WHAT IS REQUIRED - Copy out all the lines in the records that include the word "daily".

RECORD SET -
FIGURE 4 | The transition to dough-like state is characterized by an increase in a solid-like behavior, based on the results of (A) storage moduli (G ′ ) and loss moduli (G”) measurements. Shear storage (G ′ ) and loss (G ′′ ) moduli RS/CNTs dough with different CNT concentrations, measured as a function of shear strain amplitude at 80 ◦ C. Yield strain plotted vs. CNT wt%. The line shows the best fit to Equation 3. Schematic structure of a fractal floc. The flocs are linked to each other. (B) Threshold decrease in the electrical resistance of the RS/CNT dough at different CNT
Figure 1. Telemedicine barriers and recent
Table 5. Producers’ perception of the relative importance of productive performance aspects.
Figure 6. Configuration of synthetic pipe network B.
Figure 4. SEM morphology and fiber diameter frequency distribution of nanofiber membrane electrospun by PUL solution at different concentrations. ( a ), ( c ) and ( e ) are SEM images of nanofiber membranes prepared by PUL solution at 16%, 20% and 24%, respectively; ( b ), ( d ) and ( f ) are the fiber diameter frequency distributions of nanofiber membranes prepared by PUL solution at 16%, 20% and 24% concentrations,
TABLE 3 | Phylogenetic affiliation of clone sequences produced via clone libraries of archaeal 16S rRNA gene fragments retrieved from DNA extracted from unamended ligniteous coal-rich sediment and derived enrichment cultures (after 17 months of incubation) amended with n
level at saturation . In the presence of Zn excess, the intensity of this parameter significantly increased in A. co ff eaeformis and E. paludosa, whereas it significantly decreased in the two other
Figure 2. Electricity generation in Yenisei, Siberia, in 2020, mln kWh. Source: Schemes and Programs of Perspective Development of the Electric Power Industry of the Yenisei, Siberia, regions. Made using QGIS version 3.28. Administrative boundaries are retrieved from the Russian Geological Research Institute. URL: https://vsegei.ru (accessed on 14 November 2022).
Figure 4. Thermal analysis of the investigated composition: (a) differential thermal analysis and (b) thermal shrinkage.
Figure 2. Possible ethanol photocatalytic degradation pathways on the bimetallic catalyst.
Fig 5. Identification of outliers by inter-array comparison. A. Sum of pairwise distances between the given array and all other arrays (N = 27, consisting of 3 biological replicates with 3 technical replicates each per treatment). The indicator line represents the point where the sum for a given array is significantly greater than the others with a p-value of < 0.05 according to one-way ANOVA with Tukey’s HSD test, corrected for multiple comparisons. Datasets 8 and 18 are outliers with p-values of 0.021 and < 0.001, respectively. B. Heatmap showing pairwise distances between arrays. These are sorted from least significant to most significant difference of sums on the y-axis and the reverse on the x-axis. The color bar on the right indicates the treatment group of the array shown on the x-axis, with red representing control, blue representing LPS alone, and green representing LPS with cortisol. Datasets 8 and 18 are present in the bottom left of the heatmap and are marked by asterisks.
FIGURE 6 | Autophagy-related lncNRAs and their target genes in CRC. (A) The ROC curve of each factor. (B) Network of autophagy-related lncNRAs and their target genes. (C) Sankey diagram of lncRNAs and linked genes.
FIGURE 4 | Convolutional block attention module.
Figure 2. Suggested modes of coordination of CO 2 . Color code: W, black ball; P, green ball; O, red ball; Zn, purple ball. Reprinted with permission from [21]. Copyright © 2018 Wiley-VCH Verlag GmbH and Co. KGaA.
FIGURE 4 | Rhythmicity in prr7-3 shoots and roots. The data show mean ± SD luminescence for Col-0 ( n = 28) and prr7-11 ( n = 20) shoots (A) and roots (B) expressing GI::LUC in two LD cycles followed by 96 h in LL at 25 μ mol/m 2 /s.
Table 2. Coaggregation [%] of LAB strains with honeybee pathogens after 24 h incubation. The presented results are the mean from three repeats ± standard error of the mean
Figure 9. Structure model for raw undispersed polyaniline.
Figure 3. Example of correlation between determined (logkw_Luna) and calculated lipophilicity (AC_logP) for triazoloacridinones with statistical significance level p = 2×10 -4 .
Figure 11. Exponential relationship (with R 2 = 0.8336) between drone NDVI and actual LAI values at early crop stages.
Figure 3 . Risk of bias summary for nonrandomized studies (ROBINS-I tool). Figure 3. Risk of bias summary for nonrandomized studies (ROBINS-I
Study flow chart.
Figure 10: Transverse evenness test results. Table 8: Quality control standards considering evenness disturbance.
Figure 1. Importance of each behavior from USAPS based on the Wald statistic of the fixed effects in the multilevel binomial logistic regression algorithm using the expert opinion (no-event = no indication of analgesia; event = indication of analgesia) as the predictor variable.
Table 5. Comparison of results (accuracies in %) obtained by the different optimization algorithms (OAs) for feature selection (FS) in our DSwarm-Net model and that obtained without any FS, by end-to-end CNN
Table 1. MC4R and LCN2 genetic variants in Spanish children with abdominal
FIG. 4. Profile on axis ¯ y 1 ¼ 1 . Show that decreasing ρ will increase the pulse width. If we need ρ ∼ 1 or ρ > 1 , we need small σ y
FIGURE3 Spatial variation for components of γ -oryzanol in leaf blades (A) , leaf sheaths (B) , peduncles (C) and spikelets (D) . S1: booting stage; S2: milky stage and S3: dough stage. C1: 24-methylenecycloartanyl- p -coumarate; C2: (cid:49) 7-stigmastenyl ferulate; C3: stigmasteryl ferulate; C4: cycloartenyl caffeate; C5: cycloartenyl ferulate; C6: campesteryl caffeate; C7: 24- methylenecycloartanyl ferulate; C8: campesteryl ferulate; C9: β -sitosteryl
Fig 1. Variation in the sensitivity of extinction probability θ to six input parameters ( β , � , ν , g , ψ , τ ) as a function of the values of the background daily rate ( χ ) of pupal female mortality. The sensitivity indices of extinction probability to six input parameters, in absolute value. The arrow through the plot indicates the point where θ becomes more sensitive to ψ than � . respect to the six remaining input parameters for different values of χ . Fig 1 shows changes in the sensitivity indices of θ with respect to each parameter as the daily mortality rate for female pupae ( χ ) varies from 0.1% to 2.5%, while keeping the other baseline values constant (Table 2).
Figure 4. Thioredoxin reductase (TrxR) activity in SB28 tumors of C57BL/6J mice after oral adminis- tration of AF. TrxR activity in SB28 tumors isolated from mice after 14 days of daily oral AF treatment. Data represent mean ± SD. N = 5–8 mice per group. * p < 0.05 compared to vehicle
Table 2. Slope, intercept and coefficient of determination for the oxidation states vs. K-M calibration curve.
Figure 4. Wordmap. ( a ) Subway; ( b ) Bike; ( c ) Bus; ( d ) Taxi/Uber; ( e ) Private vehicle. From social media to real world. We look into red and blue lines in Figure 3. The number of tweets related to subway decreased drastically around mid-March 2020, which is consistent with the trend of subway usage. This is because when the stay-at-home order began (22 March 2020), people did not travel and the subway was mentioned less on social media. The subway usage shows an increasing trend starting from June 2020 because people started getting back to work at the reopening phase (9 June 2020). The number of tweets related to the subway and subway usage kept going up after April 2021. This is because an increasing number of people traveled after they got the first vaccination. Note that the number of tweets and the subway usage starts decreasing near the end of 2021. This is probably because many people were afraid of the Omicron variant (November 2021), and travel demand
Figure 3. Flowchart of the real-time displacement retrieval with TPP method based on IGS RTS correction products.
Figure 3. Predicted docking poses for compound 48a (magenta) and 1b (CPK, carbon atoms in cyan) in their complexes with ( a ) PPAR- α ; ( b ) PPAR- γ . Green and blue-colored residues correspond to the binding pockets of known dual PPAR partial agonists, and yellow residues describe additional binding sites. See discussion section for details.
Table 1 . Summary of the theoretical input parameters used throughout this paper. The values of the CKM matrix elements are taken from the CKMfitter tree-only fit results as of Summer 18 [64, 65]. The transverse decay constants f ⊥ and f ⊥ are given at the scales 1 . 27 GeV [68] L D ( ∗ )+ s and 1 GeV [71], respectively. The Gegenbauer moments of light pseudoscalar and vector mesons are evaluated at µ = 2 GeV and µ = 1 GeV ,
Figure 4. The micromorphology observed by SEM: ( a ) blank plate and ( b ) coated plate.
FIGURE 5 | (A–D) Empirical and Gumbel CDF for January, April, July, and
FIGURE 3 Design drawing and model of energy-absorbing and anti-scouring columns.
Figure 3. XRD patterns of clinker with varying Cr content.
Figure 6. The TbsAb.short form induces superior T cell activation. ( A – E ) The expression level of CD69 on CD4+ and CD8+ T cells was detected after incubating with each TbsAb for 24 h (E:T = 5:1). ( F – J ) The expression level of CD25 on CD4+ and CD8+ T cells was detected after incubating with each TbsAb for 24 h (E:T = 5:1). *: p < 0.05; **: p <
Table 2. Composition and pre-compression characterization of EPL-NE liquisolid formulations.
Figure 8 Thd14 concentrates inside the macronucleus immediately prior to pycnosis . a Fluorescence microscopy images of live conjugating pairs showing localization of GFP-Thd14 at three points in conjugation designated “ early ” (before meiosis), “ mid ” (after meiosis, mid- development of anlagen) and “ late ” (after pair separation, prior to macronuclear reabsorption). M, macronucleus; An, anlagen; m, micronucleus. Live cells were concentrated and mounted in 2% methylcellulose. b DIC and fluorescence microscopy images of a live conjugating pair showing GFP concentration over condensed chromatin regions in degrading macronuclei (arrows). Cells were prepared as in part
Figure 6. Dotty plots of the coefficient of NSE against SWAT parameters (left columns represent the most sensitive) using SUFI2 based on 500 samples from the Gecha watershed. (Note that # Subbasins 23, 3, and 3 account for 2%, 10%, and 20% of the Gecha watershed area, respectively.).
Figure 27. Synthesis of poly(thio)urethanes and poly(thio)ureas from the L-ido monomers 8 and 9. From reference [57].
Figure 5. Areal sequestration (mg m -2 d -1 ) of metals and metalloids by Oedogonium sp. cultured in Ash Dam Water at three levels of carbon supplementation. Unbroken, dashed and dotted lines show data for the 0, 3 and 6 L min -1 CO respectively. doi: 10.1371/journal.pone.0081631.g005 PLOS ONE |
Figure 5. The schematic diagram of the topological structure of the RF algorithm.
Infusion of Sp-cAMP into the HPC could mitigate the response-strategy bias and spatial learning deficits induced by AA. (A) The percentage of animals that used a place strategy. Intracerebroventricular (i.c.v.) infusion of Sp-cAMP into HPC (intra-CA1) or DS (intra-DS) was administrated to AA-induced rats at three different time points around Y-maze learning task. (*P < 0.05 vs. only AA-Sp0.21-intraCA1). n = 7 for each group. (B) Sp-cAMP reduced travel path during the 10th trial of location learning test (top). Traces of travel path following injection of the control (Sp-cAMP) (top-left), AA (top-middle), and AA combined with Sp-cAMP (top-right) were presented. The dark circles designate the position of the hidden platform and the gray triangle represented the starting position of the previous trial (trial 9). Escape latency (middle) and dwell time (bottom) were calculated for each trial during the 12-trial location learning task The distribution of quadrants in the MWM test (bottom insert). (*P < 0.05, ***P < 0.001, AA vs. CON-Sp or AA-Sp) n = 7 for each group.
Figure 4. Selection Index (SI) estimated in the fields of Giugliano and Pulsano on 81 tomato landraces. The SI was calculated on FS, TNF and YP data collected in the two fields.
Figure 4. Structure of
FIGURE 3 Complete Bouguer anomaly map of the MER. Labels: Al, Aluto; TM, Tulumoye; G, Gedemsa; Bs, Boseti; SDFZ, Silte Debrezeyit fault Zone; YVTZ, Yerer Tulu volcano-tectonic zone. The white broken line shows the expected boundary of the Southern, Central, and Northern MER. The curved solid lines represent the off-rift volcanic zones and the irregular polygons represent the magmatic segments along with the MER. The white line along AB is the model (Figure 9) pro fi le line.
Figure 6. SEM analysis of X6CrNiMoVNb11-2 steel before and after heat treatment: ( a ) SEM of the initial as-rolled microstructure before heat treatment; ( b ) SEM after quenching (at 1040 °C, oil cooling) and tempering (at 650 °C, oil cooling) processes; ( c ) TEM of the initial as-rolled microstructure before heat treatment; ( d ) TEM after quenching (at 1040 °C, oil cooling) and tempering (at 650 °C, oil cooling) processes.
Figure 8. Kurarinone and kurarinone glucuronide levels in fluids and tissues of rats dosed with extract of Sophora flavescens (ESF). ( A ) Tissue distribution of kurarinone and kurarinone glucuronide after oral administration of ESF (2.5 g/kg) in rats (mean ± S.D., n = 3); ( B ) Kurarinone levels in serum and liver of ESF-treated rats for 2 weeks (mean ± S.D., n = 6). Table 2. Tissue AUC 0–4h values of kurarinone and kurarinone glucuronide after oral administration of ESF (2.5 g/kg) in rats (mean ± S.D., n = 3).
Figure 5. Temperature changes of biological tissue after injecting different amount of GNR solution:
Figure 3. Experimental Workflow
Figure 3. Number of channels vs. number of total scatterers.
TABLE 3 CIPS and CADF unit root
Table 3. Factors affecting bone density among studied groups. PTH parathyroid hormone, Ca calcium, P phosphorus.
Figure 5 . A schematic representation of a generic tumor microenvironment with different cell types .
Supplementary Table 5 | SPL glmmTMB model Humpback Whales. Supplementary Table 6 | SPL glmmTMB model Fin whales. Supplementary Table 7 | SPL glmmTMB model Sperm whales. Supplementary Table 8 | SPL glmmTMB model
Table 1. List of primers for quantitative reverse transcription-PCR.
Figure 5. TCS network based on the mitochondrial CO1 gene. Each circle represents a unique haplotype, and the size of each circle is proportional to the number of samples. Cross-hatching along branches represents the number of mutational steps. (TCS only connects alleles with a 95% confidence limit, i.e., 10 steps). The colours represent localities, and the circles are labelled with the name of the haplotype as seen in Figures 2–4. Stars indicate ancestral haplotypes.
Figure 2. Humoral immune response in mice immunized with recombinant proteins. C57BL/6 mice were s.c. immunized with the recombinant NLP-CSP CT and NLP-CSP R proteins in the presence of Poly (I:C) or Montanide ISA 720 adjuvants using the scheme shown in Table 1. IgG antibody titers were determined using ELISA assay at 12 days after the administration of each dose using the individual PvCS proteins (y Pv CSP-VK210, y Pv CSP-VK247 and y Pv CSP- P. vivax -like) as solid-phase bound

YOUR SOLUTION -
Fig 1. Variation in the sensitivity of extinction probability θ to six input parameters ( β , � , ν , g , ψ , τ ) as a function of the values of the background daily rate ( χ ) of pupal female mortality. The sensitivity indices of extinction probability to six input parameters, in absolute value. The arrow through the plot indicates the point where θ becomes more sensitive to ψ than � . respect to the six remaining input parameters for different values of χ . Fig 1 shows changes in the sensitivity indices of θ with respect to each parameter as the daily mortality rate for female pupae ( χ ) varies from 0.1% to 2.5%, while keeping the other baseline values constant (Table 2).
Figure 4. Thioredoxin reductase (TrxR) activity in SB28 tumors of C57BL/6J mice after oral adminis- tration of AF. TrxR activity in SB28 tumors isolated from mice after 14 days of daily oral AF treatment. Data represent mean ± SD. N = 5–8 mice per group. * p < 0.05 compared to vehicle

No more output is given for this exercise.